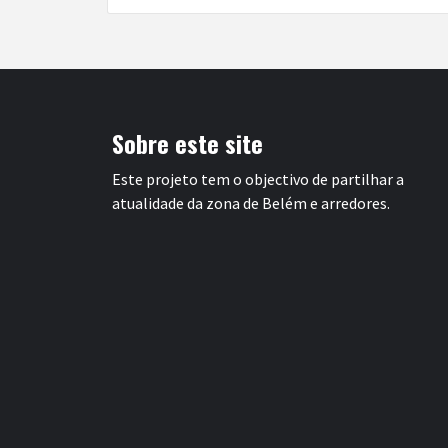
Sobre este site
Este projeto tem o objectivo de partilhar a
atualidade da zona de Belém e arredores.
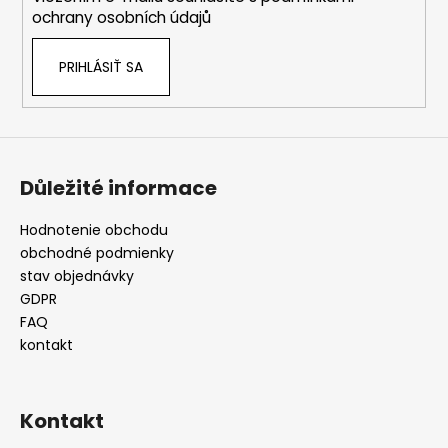
e
ochrany osobních údajů
PRIHLÁSIŤ SA
Důležité informace
Hodnotenie obchodu
obchodné podmienky
stav objednávky
GDPR
FAQ
kontakt
Kontakt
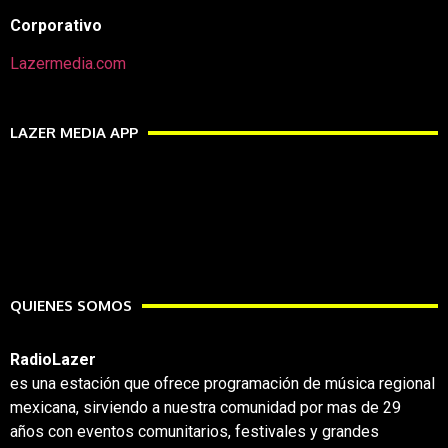
Corporativo
Lazermedia.com
LAZER MEDIA APP
QUIENES SOMOS
RadioLazer
es una estación que ofrece programación de música regional
mexicana, sirviendo a nuestra comunidad por mas de 29
años con eventos comunitarios, festivales y grandes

**Task goal:** List each line in the records that contains the word "nuestra", copying every such line in full.

**Solution for this problem:**
mexicana, sirviendo a nuestra comunidad por mas de 29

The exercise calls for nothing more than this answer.